On a more morbid note, in the region of Ilion, Locrian maidens or children are said to have been sacrificed to Athena every year as an atonement for the atrocity committed by the Locrian Ajax upon the aforementioned Cassandra; and these human sacrifices continued to be offered to her down to B. C. 346.

In Athens, two great festivals were held in her honor annually. One of them, the Panathenaea was the most important of all the festivals in Greece.

Inaugurated by the mythical king Erichthonius, it was held on the twenty-eighth of Hekatombaion (July). Starting in 566/5 B.C. the Panathenaea was celebrated every four years, with great ritual festivities.

It lasted twelve days, and there were many rites and sacrifices. The most prominent of these was the so-called 'hecatomb'. There were also competitions in music and athletics open to all Greeks.

The sacrificed meat was distributed to the citizens in the Agora area, which was the central city square. Another competition included in the Great Panathenaea was for the pyrrhic dance: armed men, from every age group, took part in this.

The night before the Great Panathenaea, there was a vigil, with dancing by young men and girls. At sunrise on the twenty-eighth of Hekatombaion - Athena's birthday - the torch-race started. The object was to bring the new fire from the grove of Academus, beyond the city walls, to the altar of Athena on the Acropolis.

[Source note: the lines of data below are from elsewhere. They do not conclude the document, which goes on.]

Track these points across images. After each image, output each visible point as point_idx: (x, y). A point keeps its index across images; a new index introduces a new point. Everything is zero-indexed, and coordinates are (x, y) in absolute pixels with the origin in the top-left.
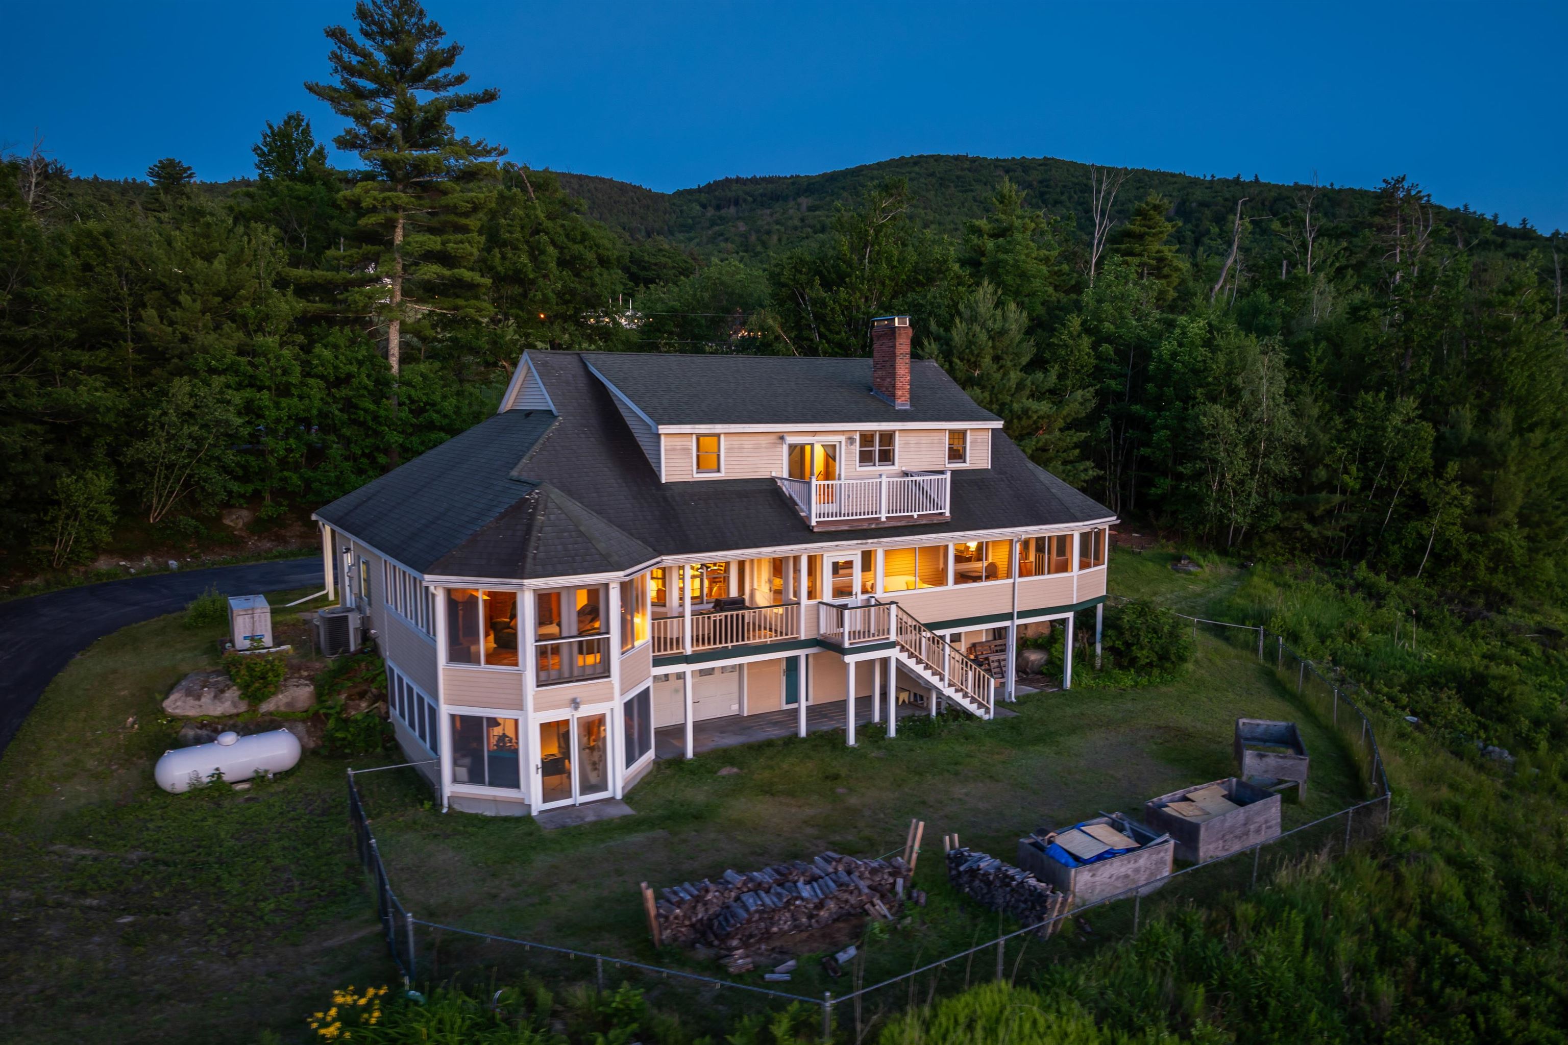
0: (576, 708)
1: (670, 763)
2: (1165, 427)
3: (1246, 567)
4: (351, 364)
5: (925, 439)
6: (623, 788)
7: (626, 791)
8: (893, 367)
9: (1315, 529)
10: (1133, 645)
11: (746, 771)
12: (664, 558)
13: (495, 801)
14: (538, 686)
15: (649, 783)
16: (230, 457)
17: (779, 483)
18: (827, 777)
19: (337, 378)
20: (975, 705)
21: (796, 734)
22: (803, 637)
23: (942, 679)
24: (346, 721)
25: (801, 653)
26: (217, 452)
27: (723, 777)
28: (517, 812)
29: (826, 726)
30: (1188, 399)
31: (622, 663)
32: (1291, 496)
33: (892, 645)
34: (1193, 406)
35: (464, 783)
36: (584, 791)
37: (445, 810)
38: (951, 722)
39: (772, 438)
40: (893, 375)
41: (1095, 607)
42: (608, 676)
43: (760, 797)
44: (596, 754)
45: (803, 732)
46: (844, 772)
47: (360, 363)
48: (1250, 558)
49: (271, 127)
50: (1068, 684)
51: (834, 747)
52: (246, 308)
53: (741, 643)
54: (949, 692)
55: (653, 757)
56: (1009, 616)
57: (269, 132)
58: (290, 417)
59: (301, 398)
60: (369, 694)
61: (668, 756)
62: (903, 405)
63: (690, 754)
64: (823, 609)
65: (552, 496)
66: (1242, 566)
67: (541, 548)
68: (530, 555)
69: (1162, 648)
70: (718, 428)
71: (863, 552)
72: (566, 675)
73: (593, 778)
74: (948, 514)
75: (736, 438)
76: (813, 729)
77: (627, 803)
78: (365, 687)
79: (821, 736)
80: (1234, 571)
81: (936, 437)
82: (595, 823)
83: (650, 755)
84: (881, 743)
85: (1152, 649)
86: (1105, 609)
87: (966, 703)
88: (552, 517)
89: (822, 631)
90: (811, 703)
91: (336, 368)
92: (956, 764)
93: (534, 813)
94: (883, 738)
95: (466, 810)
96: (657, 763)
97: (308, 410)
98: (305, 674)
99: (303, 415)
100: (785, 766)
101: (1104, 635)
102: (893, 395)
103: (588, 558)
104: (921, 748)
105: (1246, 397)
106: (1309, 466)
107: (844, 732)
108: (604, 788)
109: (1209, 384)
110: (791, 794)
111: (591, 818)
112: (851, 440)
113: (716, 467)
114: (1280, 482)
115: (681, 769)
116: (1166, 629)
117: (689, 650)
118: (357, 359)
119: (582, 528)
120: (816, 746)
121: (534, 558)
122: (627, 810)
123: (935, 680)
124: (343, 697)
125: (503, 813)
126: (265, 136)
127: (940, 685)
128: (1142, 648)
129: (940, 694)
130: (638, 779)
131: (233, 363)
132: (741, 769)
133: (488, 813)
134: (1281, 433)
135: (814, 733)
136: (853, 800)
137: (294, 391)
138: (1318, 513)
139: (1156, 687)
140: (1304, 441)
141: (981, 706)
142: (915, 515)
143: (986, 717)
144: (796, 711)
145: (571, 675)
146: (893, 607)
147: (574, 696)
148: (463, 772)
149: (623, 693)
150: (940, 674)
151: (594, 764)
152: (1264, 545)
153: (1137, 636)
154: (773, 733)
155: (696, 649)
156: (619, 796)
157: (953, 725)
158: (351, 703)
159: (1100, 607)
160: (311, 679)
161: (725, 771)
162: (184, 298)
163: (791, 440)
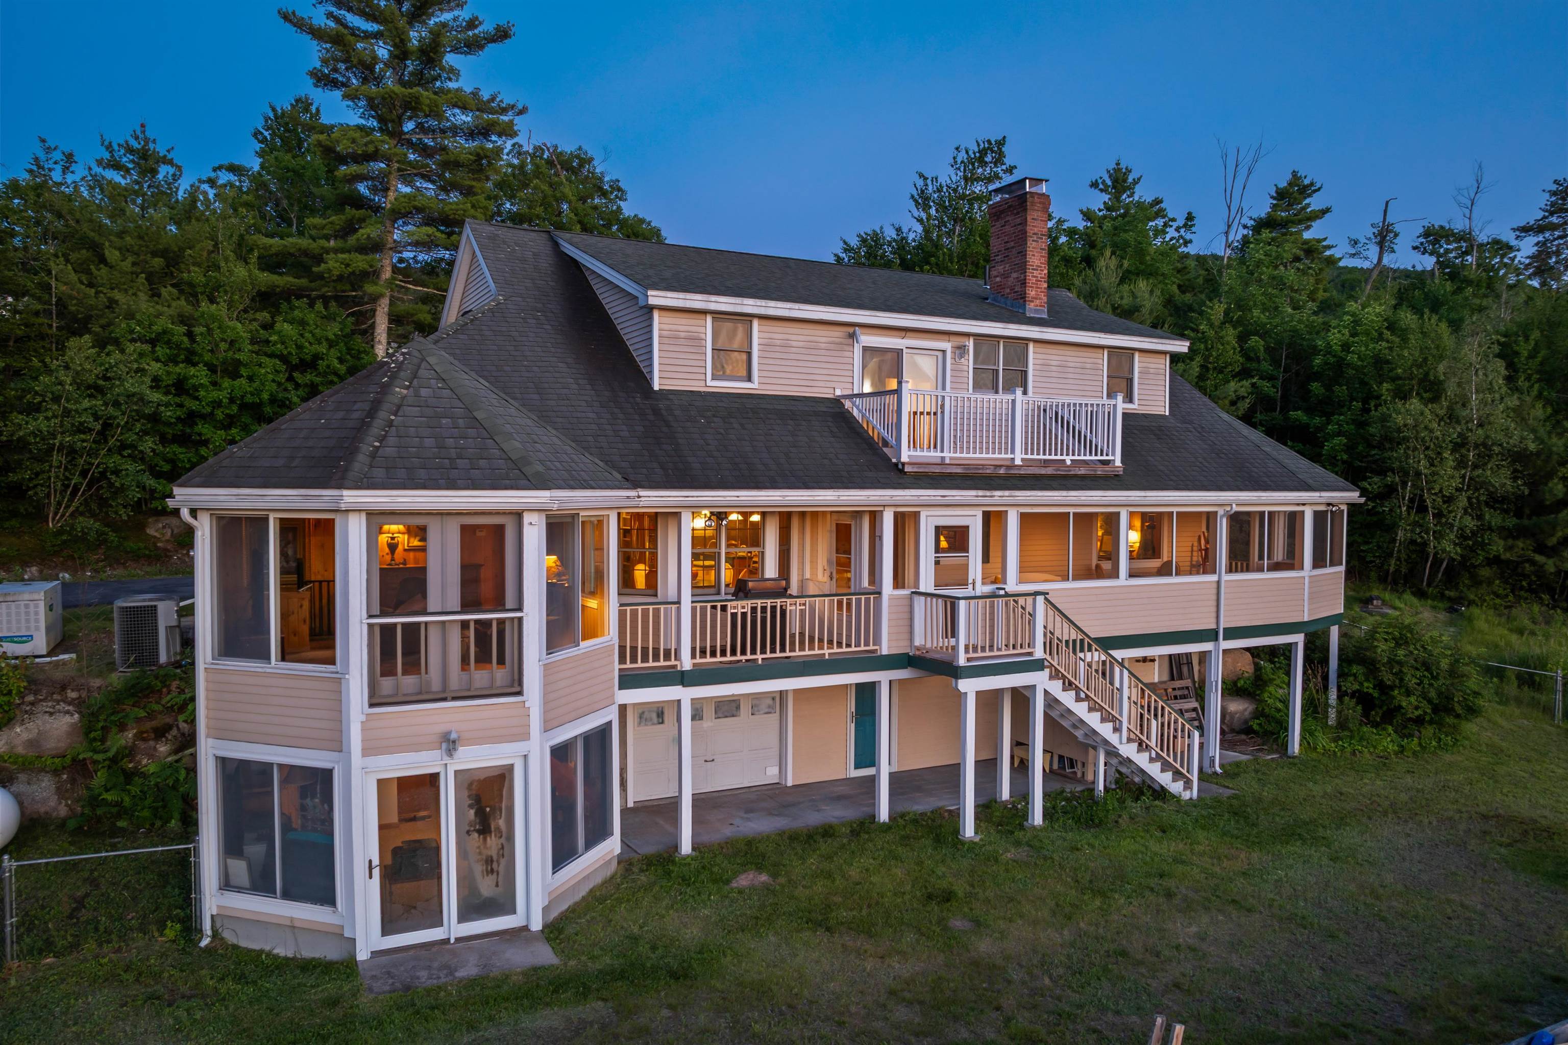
0: (450, 752)
1: (650, 862)
2: (1339, 434)
3: (1456, 611)
4: (320, 343)
5: (1073, 358)
6: (546, 910)
7: (554, 914)
8: (1023, 254)
9: (1550, 562)
10: (1392, 688)
11: (782, 880)
12: (642, 493)
13: (293, 927)
14: (372, 705)
15: (601, 900)
16: (148, 445)
17: (848, 404)
18: (930, 897)
19: (301, 360)
20: (1169, 775)
21: (873, 817)
22: (885, 649)
23: (1116, 730)
24: (129, 776)
25: (882, 677)
26: (131, 437)
27: (740, 892)
28: (330, 952)
29: (923, 805)
30: (1369, 398)
31: (548, 670)
32: (1511, 522)
33: (1038, 665)
34: (1376, 406)
35: (239, 889)
36: (467, 912)
37: (204, 943)
38: (1129, 803)
39: (837, 334)
40: (1022, 267)
41: (1326, 634)
42: (520, 693)
43: (807, 934)
44: (493, 842)
45: (884, 814)
46: (960, 888)
47: (331, 344)
48: (1459, 600)
49: (274, 109)
50: (1295, 747)
51: (938, 840)
52: (196, 275)
53: (778, 654)
54: (1128, 750)
55: (618, 850)
56: (1211, 635)
57: (271, 115)
58: (232, 400)
59: (251, 379)
60: (174, 732)
61: (648, 849)
62: (1036, 311)
63: (686, 847)
64: (919, 602)
65: (432, 360)
66: (1451, 610)
67: (391, 440)
68: (366, 449)
69: (1440, 694)
70: (749, 305)
71: (984, 512)
72: (436, 686)
73: (486, 887)
74: (1118, 463)
75: (778, 328)
76: (900, 809)
77: (548, 940)
78: (168, 720)
79: (915, 821)
80: (1443, 616)
81: (1088, 357)
82: (472, 983)
83: (612, 846)
84: (1019, 834)
85: (1424, 695)
86: (1343, 635)
87: (1154, 770)
88: (424, 392)
89: (918, 642)
90: (895, 769)
91: (300, 347)
92: (1161, 876)
93: (362, 955)
94: (1021, 827)
95: (244, 943)
96: (626, 862)
97: (258, 392)
98: (72, 695)
99: (249, 399)
100: (854, 873)
101: (1341, 675)
102: (1023, 297)
103: (482, 463)
104: (1092, 846)
105: (1451, 389)
106: (1537, 482)
107: (956, 815)
108: (508, 908)
109: (1399, 378)
110: (865, 929)
111: (469, 970)
112: (961, 350)
113: (744, 373)
114: (1495, 501)
115: (668, 873)
116: (1444, 664)
117: (687, 663)
118: (327, 339)
119: (479, 415)
120: (908, 837)
121: (373, 455)
122: (545, 955)
123: (1105, 730)
124: (130, 734)
125: (307, 953)
126: (267, 119)
127: (1113, 739)
128: (1408, 693)
129: (1111, 753)
130: (583, 892)
131: (165, 332)
132: (775, 876)
133: (280, 951)
134: (1500, 437)
135: (902, 816)
136: (984, 946)
137: (244, 371)
138: (1552, 542)
139: (1434, 753)
140: (1532, 447)
141: (1178, 775)
142: (1068, 460)
143: (1186, 795)
144: (872, 781)
145: (444, 689)
146: (1040, 599)
147: (443, 728)
148: (239, 868)
149: (548, 727)
150: (1114, 719)
151: (489, 861)
152: (1476, 582)
153: (1400, 675)
154: (834, 814)
155: (698, 660)
156: (536, 925)
157: (1136, 808)
158: (142, 745)
159: (1335, 631)
160: (79, 704)
161: (744, 881)
162: (112, 255)
163: (868, 339)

There followed a grand procession, in which the whole citizen population took part. Its starting-point was the Kerameikos; its finishing-point was the Acropolis; and its purpose was to transfer offerings to Athena, principally the sacred peplos (cloak) destined to clothe the wooden image of Athena Polias, goddess of the city.

Many competitions took place during the festival, with athletes from other city-states taking part. The winner received as prize a Panathenaic amphora filled with olive oil, and was crowned with a branch of olive, Athena's sacred tree.

In addition, starting in 425 B.C., cities that were in some sense dependencies or associates of Athens - Athenian colonies, for instance, or allied towns - sent their representatives to Athens with sacrificial animals and votive offerings.

The Great Panathenaea has justly been described as Athens', if not Greece's, most important festival. It was not simply a display of the Athenian hegemony's strength and superiority, it was a symbol of the city's unity by virtue of the participation in it of the whole Athenian population.

All in honor of the majestic Olympian goddess Athena.